Toda esta pandemia criou em todos nós (sobretudo no mês de março) níveis de preocupação significativos. Seja pela nossa saúde, pela saúde dos que nos são queridos ou apenas pela incerteza sobre a pandemia e o que ainda está para vir. Não podemos/devemos sair de casa, nem para ir ao banco. E por isso, que fazemos quando recebemos um email do banco a dizer que a nossa conta foi comprometida e a solicitar-nos que sem mais demora alteremos as credenciais num link especial? Somos “diligentes” e fazê-lo com mais “vontade” pois o nosso nível de medo e ansiedade é já bastante elevado e não queremos, no meio de tudo isto, ainda ter que lidar com problemas na nossa conta bancária. A verdade é que os nossos níveis de desconfiança estão agora alterados pois a realidade em que vivemos, também ela está alterada. Estamos focados em sobreviver à pandemia.

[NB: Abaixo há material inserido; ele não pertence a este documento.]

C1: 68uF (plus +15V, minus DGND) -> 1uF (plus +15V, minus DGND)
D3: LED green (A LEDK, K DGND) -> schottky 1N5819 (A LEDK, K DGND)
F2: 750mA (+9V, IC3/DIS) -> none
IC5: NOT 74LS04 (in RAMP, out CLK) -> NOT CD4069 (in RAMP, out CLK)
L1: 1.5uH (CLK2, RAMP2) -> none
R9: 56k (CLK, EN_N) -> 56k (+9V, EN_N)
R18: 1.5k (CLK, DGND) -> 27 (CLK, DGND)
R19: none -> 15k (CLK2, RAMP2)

E as ofertas irrecusáveis?
Durante esta pandemia, muitas entidades deram a possibilidade de acesso temporário de forma gratuita a diversos recursos que até recentemente eram pagos. Uma atitude obviamente meritória e que nos ajuda a lidar com o confinamento em casa. Mas isso também criou um excelente vetor de ataque. Ofertas que até há pouco tempo pareciam pouco credíveis começaram a surgir e algumas eram mesmo reais. Então, os nossos níveis de ceticismo em relação a essas ofertas foi baixando.
Por isso, quando recebemos um email da Netflix a oferecer 3 meses gratuitos (ao invés do típico 1 mês), ficamos todos contentes e vamos rapidamente clicar no link enviado para responder a um inquérito (se a Netflix nos vais dar 3 meses gratuitos, é mais que justo que nos peça primeiros meia dúzia de perguntas). Apanhados....

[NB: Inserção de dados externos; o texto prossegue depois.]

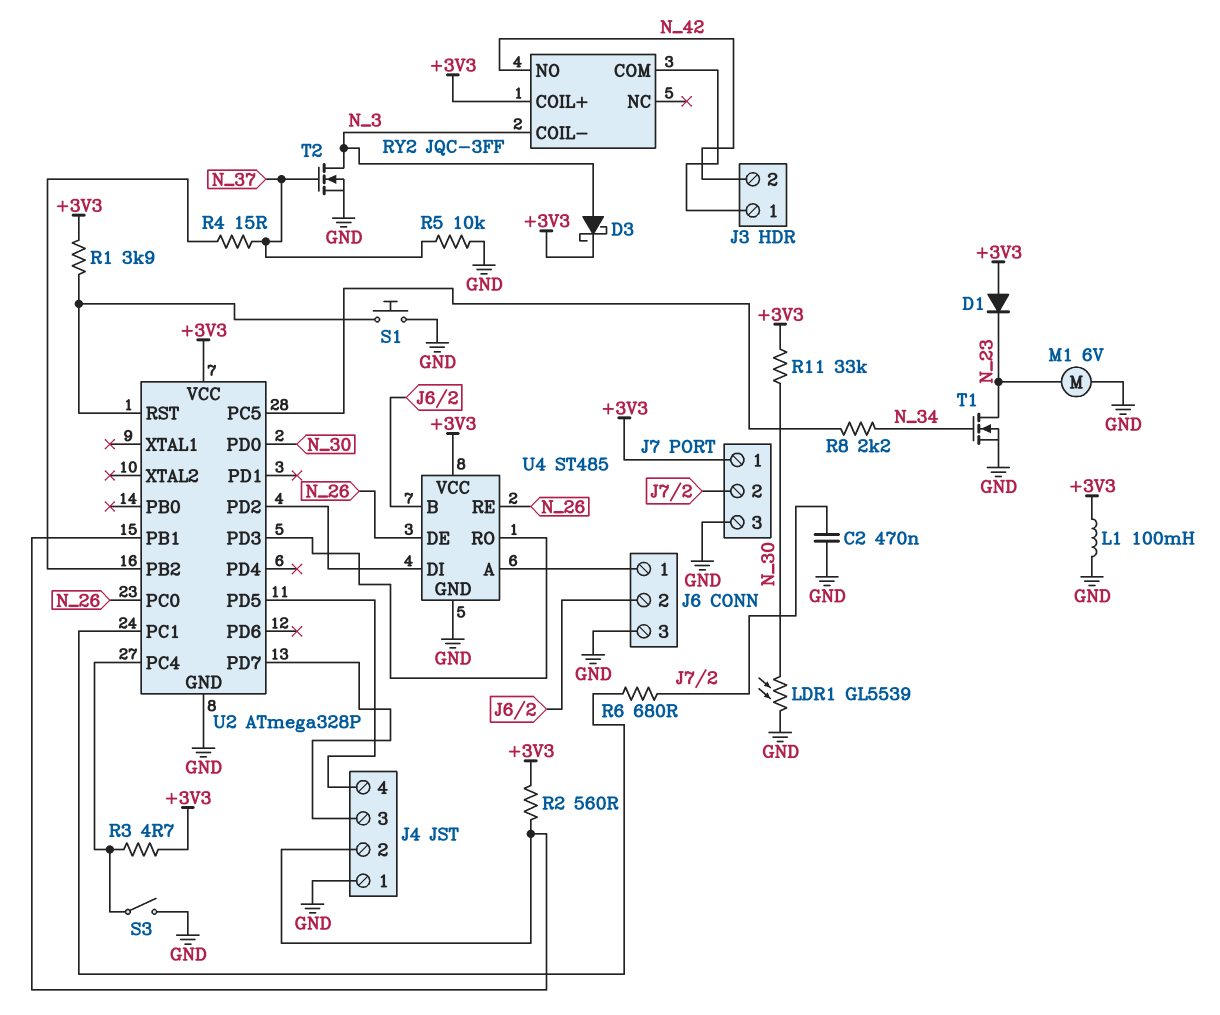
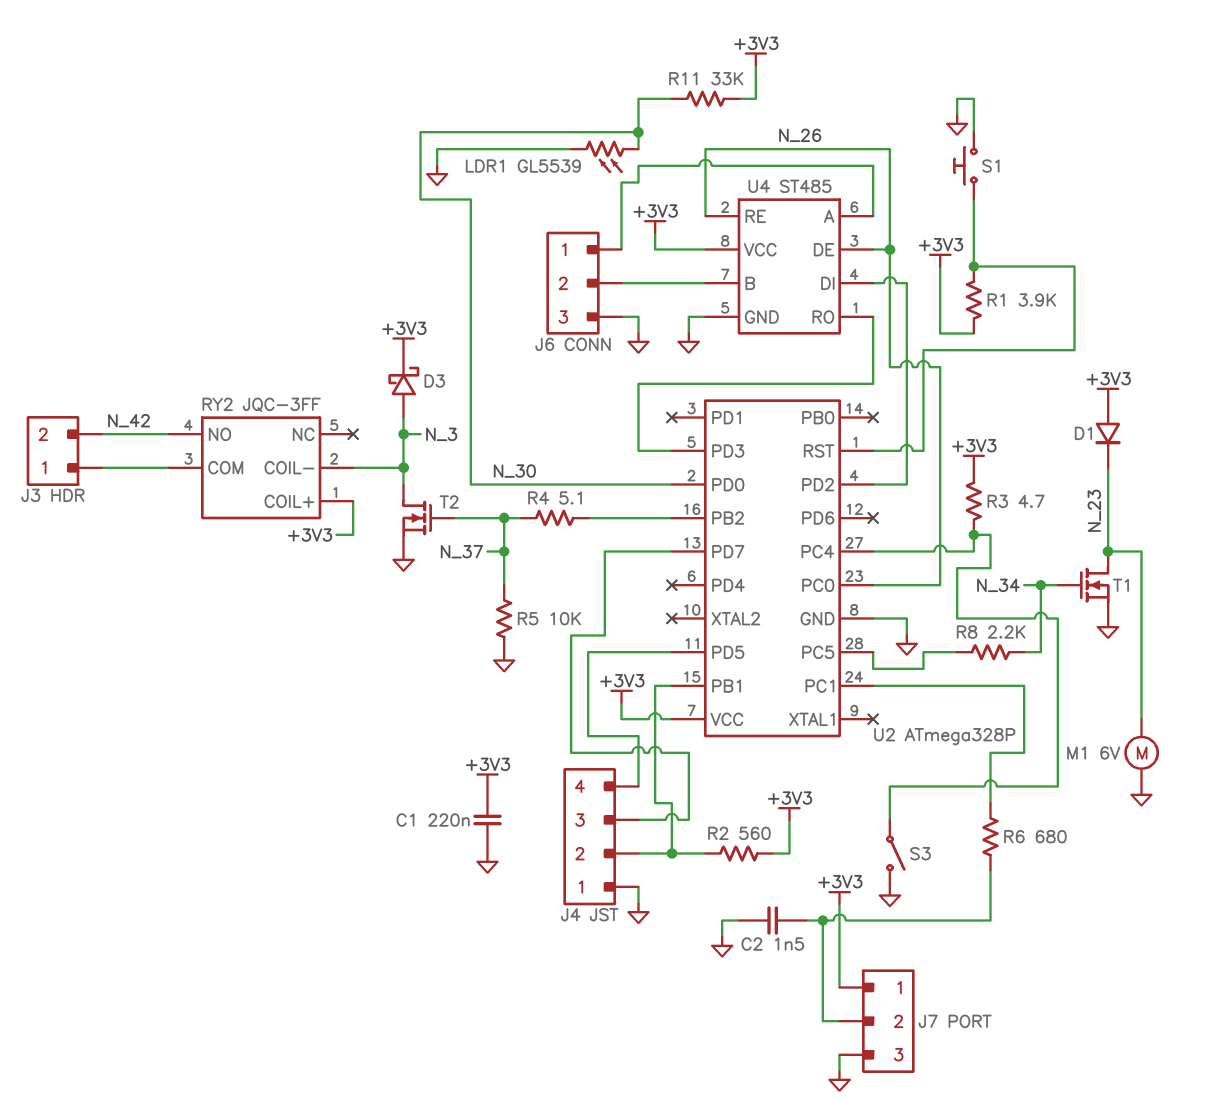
C1: none -> 220nF (+3V3, GND)
C2: 470nF (GND, J7/2) -> 1.5nF (GND, J7/2)
L1: 100mH (+3V3, GND) -> none
R4: 15 (N_37, U2/PB2) -> 5.1 (N_37, U2/PB2)

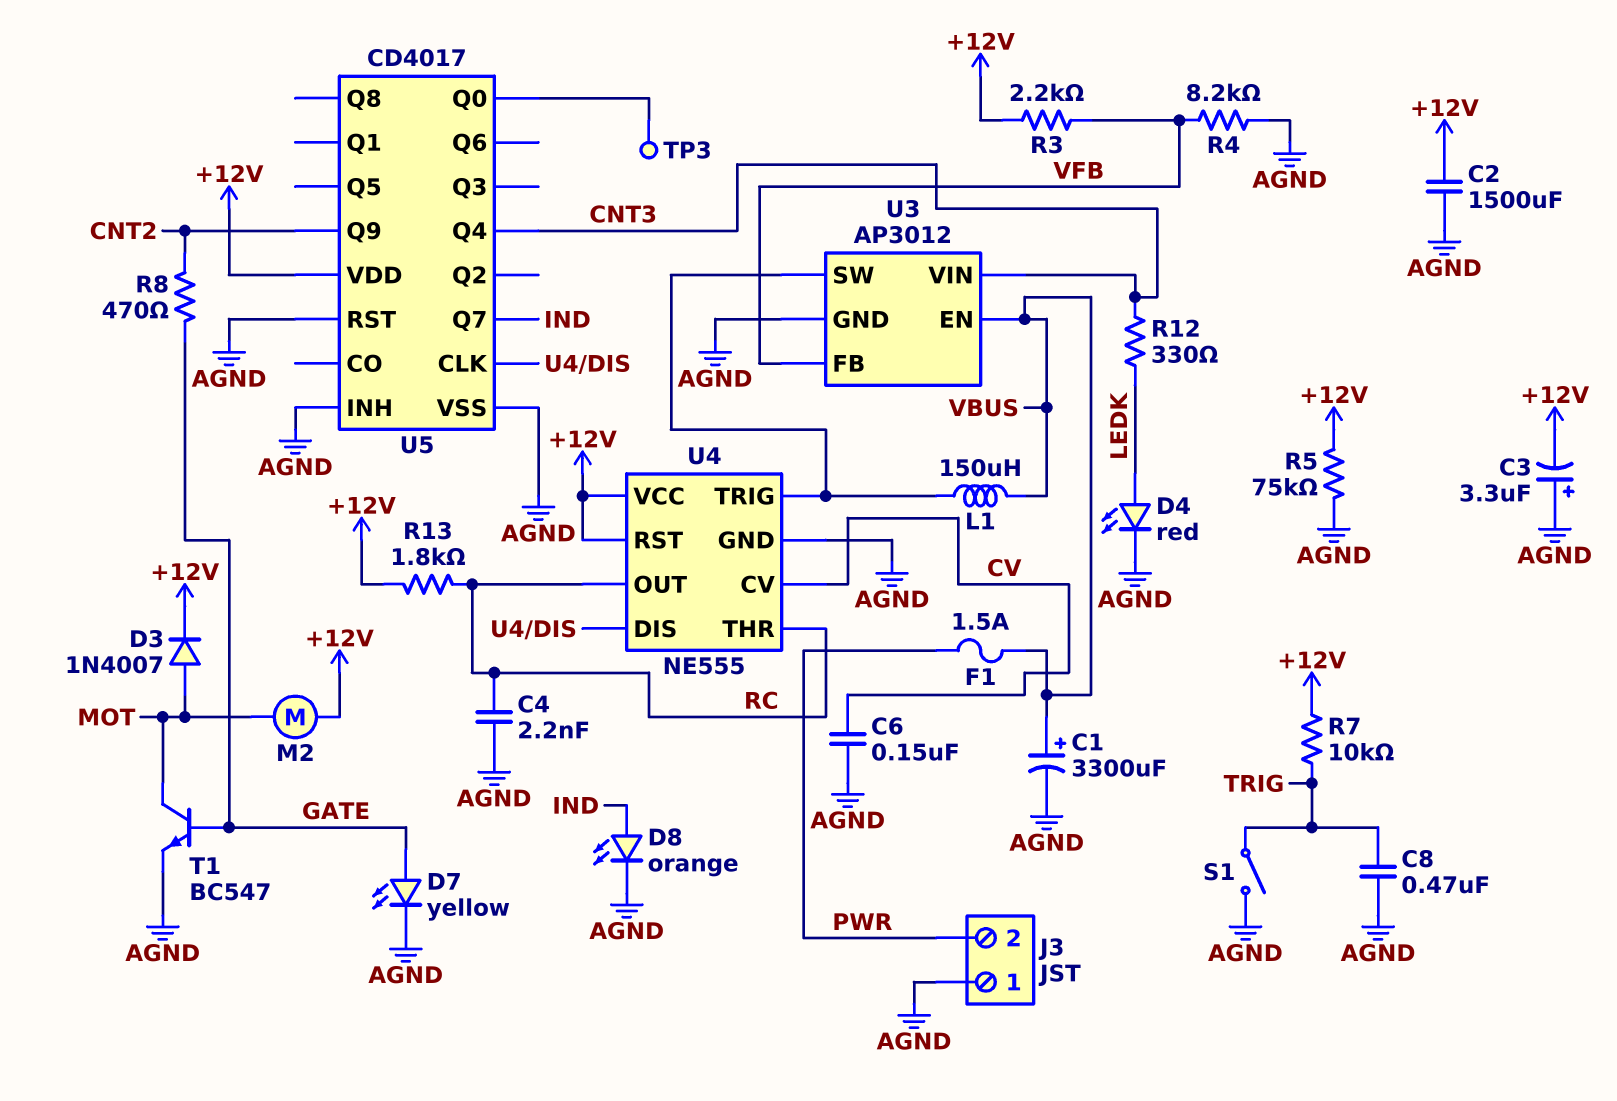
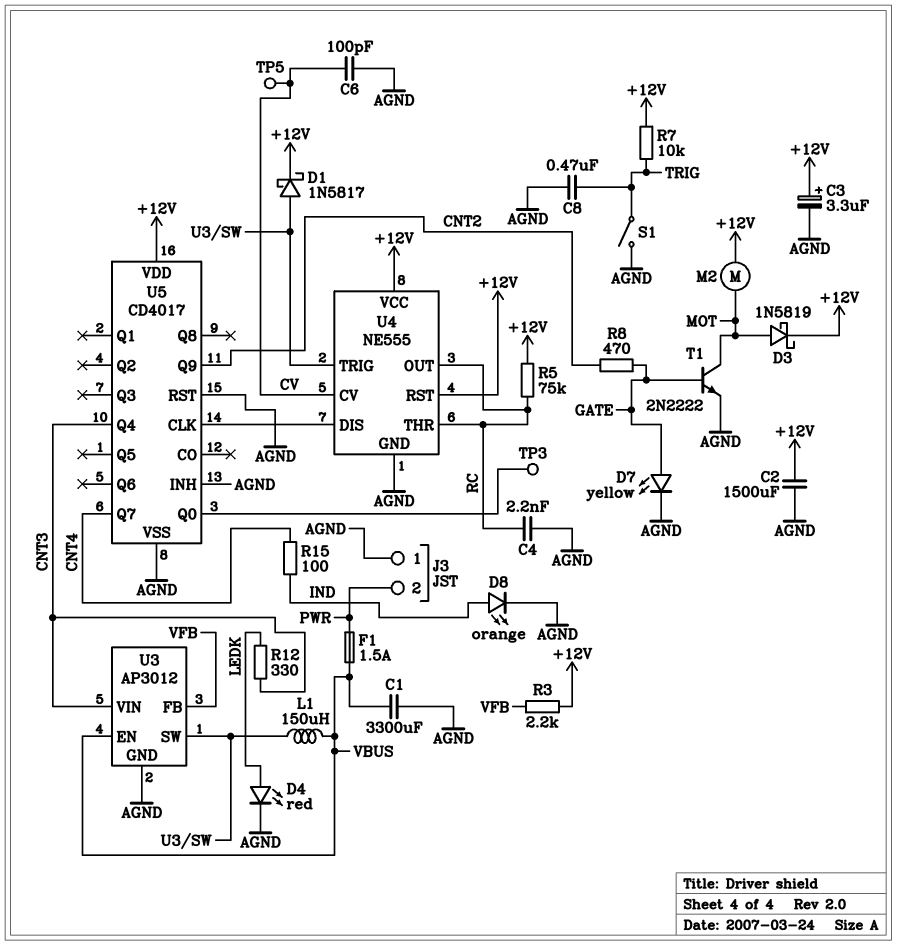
C1: 3300uF (plus VBUS, minus AGND) -> 3300uF (AGND, VBUS)
C3: 3.3uF (plus AGND, minus +12V) -> 3.3uF (plus +12V, minus AGND)
C6: 150nF (AGND, CV) -> 100pF (AGND, CV)
D1: none -> schottky 1N5817 (A U3/SW, K +12V)
D3: diode 1N4007 (A MOT, K +12V) -> schottky 1N5819 (A MOT, K +12V)
R4: 8.2k (AGND, VFB) -> none
R5: 75k (+12V, AGND) -> 75k (+12V, RC)
R13: 1.8k (+12V, RC) -> none
R15: none -> 100 (CNT4, IND)
T1: NPN BC547 (B GATE, C MOT, E AGND) -> NPN 2N2222 (B GATE, C MOT, E AGND)
TP5: none -> test point (CV)
U5 pin Q7: IND -> CNT4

Temos, portanto, um conjunto de peças que se encaixam perfeitamente neste puzzle. Mas ainda à mais…. Existem factores adicionais que outros eventos não conseguem explorar tão bem e que resultam da particularidade do confinamento em casa:
- Ócio - O facto de estarmos em casa fechados e saturados, seja por excesso de trabalho ou falta dele, seja por questões pessoais ou familiares, a verdade é que mais facilmente temos ou precisamos de momentos de ócio. E assim, tudo o que nos ajude a passar o tempo é bem-vindo. Daí estamos mais abertos a vários tipos de ofertas (que nos apareçam ou que até procuramos). Implicitamente, aumento o nível de risco que estamos dispostos a aceitar.
- Analfabetismo digital - Independentemente das nossas capacidades digitais, a verdade é que o confinamento alterou o perfil dos utilizadores de canais digitais (de bancos, supermercados, escolas, etc…). Pessoas que até muito recentemente pouco ou nada usavam esses canais, começaram a usá-los de forma massiva e muitas vezes sem um conhecimento adequado dos cuidados a ter em termos de segurança e proteção de fraude.
- Fragilidade tecnológica - A maioria de nós trabalha em escritórios onde não temos de nos preocupar com coisas esotéricas como configurações seguras de wifi, atualizações de segurança, acessos cifrados… Enfim, um conjunto de jargões. Mas a verdade, é que durante este confinamento, muitos de nós começaram a trabalhar de casa onde, muitas vezes, as condições de segurança das redes não são as mesmas que temos nas empresas. Obviamente esses riscos podem ser reduzidos. Mas nem sempre se consegue fazer isso rapidamente sem preparação prévia e/ou algum investimento. E isso coloca-nos, mais uma vez, em maior risco.
Estão assim reunidas as peças para a tempestade perfeita em termos de cibersegurança. E talvez ajudem a explicar os aumentos que foram vistos nas últimas semanas.
Felizmente, existem muitas entidades que tentam prevenir, detectar e investigar estes temas, estando estas também a monitorizar o que se vai passando, tentando agir sempre rapidamente.
Mas cada um de nós deve ser a primeira e principal barreira destas situações. Como? Desconfiando sempre.